I\'m running the following code (extracted from doParallel\'s Vignettes) on a PC (OS Linux) with 4 and 8 physical and logical cores, respectively.
Running the code
I think you're running low on memory. Here's a modified version of that example that should work better when you have many tasks. It uses doSNOW rather than doParallel because doSNOW allows you to process the results with the combine function as they're returned by the workers. This example writes those results to a file in order to use less memory, however it reads the results back into memory at the end using a ".final" function, but you could skip that if you don't have enough memory.
library(doSNOW)
library(tcltk)
nw <- 4 # number of workers
cl <- makeSOCKcluster(nw)
registerDoSNOW(cl)
x <- iris[which(iris[,5] != 'setosa'), c(1,5)]
niter <- 15e+6
chunksize <- 4000 # may require tuning for your machine
maxcomb <- nw + 1 # this count includes fobj argument
totaltasks <- ceiling(niter / chunksize)
comb <- function(fobj, ...) {
for(r in list(...))
writeBin(r, fobj)
fobj
}
final <- function(fobj) {
close(fobj)
t(matrix(readBin('temp.bin', what='double', n=niter*2), nrow=2))
}
mkprogress <- function(total) {
pb <- tkProgressBar(max=total,
label=sprintf('total tasks: %d', total))
function(n, tag) {
setTkProgressBar(pb, n,
label=sprintf('last completed task: %d of %d', tag, total))
}
}
opts <- list(progress=mkprogress(totaltasks))

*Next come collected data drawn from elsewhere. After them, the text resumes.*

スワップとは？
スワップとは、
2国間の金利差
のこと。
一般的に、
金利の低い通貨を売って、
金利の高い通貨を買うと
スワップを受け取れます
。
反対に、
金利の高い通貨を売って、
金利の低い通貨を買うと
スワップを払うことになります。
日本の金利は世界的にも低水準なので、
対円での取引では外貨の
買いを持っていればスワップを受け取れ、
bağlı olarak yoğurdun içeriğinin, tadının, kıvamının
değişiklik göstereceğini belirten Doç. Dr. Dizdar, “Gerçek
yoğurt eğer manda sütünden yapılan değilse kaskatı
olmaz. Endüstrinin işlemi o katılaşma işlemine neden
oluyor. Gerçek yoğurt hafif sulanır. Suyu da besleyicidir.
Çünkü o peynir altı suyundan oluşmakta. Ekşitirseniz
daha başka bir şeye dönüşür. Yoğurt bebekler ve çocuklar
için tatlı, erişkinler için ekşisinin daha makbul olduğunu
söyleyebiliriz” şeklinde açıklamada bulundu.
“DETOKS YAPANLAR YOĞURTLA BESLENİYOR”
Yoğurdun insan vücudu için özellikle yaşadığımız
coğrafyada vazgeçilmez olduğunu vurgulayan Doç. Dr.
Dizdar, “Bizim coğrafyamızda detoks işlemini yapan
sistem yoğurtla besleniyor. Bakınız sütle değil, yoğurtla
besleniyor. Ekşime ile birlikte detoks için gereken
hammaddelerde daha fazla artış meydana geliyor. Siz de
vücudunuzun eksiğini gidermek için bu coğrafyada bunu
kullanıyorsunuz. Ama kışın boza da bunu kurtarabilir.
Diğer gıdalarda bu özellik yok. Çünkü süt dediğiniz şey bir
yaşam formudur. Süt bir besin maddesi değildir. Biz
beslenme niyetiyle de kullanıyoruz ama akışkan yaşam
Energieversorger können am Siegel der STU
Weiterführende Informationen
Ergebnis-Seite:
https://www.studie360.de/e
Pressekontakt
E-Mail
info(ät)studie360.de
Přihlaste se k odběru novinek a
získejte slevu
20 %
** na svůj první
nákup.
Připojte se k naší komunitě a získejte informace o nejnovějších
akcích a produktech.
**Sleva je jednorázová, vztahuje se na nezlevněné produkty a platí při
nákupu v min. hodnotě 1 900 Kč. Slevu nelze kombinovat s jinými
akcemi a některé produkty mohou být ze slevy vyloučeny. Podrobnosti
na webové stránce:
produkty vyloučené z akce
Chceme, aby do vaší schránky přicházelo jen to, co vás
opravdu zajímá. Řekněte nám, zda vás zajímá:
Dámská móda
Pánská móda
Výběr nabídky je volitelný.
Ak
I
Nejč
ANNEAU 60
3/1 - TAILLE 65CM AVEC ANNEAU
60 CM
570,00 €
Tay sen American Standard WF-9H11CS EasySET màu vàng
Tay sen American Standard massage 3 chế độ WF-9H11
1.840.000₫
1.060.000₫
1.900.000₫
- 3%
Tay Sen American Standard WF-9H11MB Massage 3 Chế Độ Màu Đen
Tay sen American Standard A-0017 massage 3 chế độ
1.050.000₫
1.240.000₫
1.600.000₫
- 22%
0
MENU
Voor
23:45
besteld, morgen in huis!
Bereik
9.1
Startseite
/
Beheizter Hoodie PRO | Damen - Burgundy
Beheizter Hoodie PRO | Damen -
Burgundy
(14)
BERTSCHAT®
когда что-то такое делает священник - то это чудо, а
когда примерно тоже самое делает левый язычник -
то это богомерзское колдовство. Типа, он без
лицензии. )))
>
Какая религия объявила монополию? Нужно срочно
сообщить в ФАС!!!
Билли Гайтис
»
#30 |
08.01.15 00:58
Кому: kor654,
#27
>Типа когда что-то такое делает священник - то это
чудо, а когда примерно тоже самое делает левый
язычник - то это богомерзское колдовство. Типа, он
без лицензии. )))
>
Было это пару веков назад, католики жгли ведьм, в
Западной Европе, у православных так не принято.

resultFile <- file('temp.bin', open='wb')
r <-
foreach(n=idiv(niter, chunkSize=chunksize), .combine='comb',
.maxcombine=maxcomb, .init=resultFile, .final=final,
.inorder=FALSE, .options.snow=opts) %dopar% {
do.call('c', lapply(seq_len(n), function(i) {
ind <- sample(100, 100, replace=TRUE)
result1 <- glm(x[ind,2]~x[ind,1], family=binomial(logit))
coefficients(result1)
}))
}
I included a progress bar since this example takes several hours to execute.
Note that this example also uses the idiv function from the iterators package to increase the amount of work in each of the tasks. This technique is called chunking, and often improves the parallel performance. However, using idiv messes up the task indices, since the variable i is now a per-task index rather than a global index. For a global index, you can write a custom iterator that wraps idiv:
idivix <- function(n, chunkSize) {
i <- 1
it <- idiv(n, chunkSize=chunkSize)
nextEl <- function() {
m <- nextElem(it) # may throw 'StopIterator'
value <- list(i=i, m=m)
i <<- i + m
value
}
obj <- list(nextElem=nextEl)
class(obj) <- c('abstractiter', 'iter')
obj
}
The values emitted by this iterator are lists, each containing a starting index and a count. Here's a simple foreach loop that uses this custom iterator:
r <-
foreach(a=idivix(10, chunkSize=3), .combine='c') %dopar% {
do.call('c', lapply(seq(a$i, length.out=a$m), function(i) {
i
}))
}
Of course, if the tasks are compute intensive enough, you may not need chunking and can use a simple foreach loop as in the original example.